The hard part about this soup might be picking the right bowl to eat it in.
Did I mention I'm a sucker for thrift shop/garage sale soup bowls? For me, it's part of the soup experience--eating out of the perfect soup container. Someday I'd love to host a soup bowl exchange, where you sample soups and bring extra bowls to exchange.
I wanted the soup to be simple--just a pureed soup, but I couldn't resist also adding roasted peppers as a garnish. I probably mentioned this before, but be sure to use only fresh lemon to tweak final flavors. I'm not sure about those plastic squeeze lemon concentrate containers. It just doesen't seem like the same thing and flavor is everything with soup. Lemon wedges on the side would do the trick.
Here's the recipe:
Curried Pumpkin Soup
1/2 cup cashews
1 cup apple cider
1 small sugar pie pumpkin (about 4 cups cooked pumpkin)

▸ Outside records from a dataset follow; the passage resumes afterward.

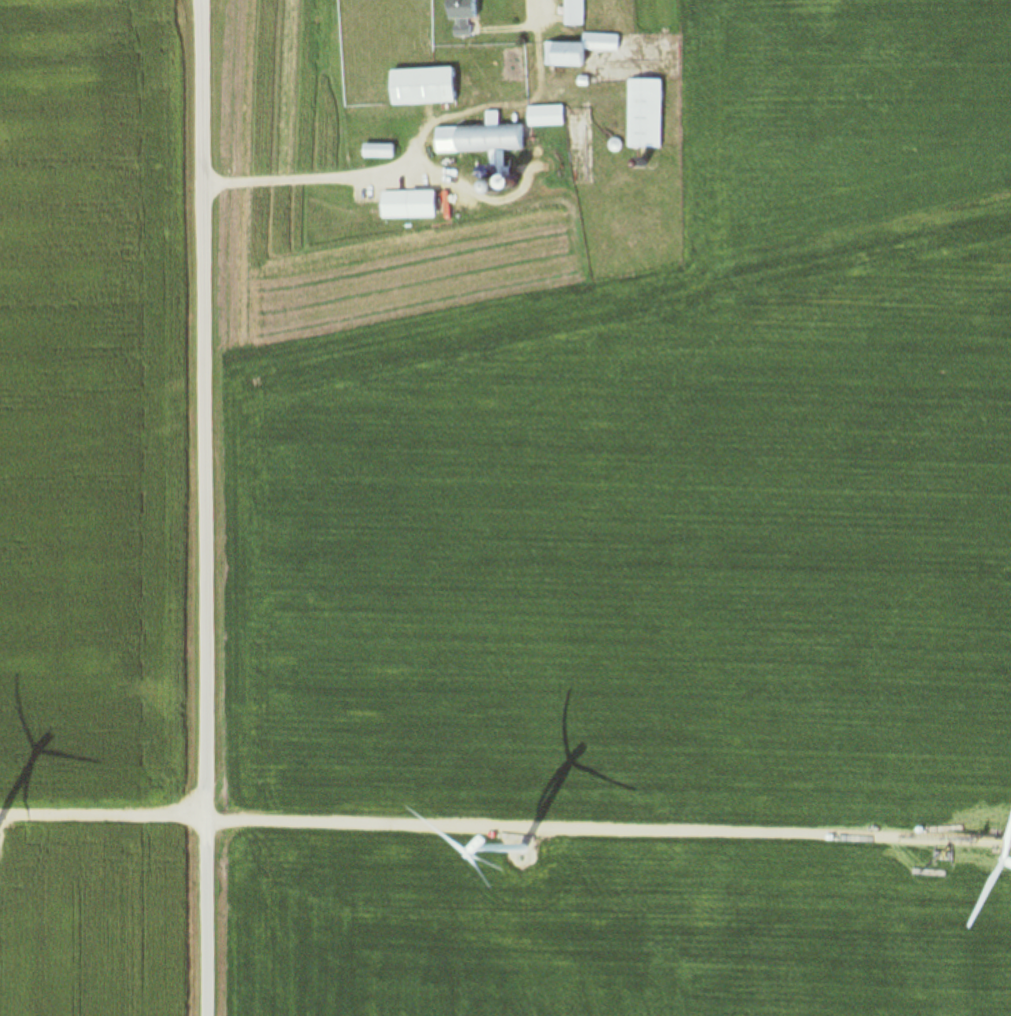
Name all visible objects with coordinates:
building: (461, 9)
road: (540, 12)
building: (575, 13)
building: (580, 50)
building: (421, 87)
building: (645, 114)
building: (546, 116)
building: (480, 137)
road: (429, 142)
building: (378, 151)
road: (348, 178)
building: (495, 183)
building: (406, 205)
road: (207, 507)
road: (505, 834)
building: (1004, 835)
wind turbine: (531, 866)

1 Walla Walla sweet onion, diced
1 to 2 tablespoons canola oil
3 to 4 cloves garlic, minced
1 sweet tart apple, cored and diced
2 teaspoons curry
1/4 teaspoon turmeric
1/4 teaspoon hot pepper flakes
3 to 4 cups water
1 or 2 roasted red peppers, cut into strips
1. Soak the cashews in apple cider. With a fork, poke holes in the pumpkin and bake it in a moderate oven (350F.) for about an hour or until pumpkin is tender. Remove the pumpkin, let it cool. Then skin; scoop out the seeds and set it aside while you cook the onions.
2. Heat a heavy skillet over medium heat. Add onions and 1 tablespoon oil. Stir and cook until onions soften. Add garlic and cook for a few more minutes. Reduce heat, add apple, curry, tumeric and hot pepper flakes. Stir and cook until apples become soft.

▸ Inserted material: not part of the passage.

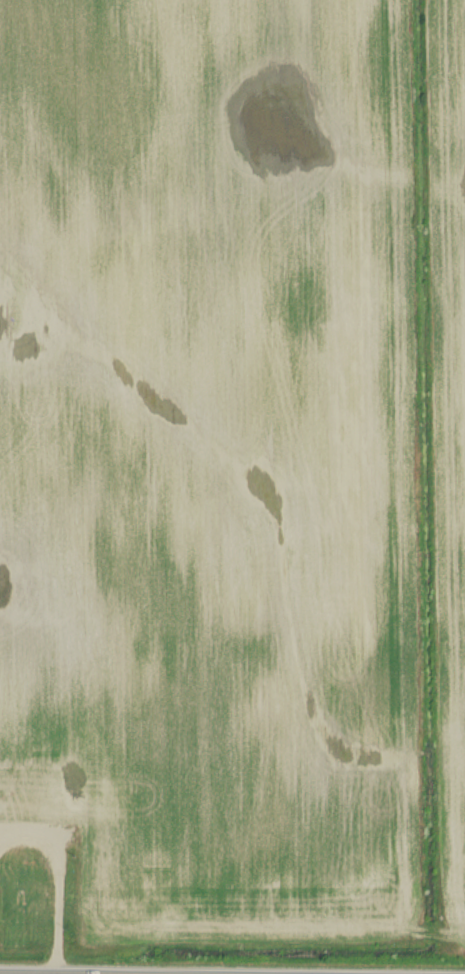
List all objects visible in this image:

3. Puree the cashews and apple juice until smooth and creamy. Reserve.
4. Puree the onion mixture with pumpkin and water, adding them alternately. Add the cashew cream and enough water for the soup consistency you want. Add sea salt and lemon juice to taste. Garnish with strips of roasted red peppers.
Nothing says fall better than a simple "creamy" pumpkin soup. Who knows, maybe next time I'll actually get Mair Farm's ginger and try out Pumpkin Soup number 2.
The swirls of color are the cashew cream and soup. I like it better than one even color, but make it your way, and have fun with it.
It was so good, I ate some for breakfast this morning. My Cooking Assistant Finn didn't mind a bit. Clean up is his specialty.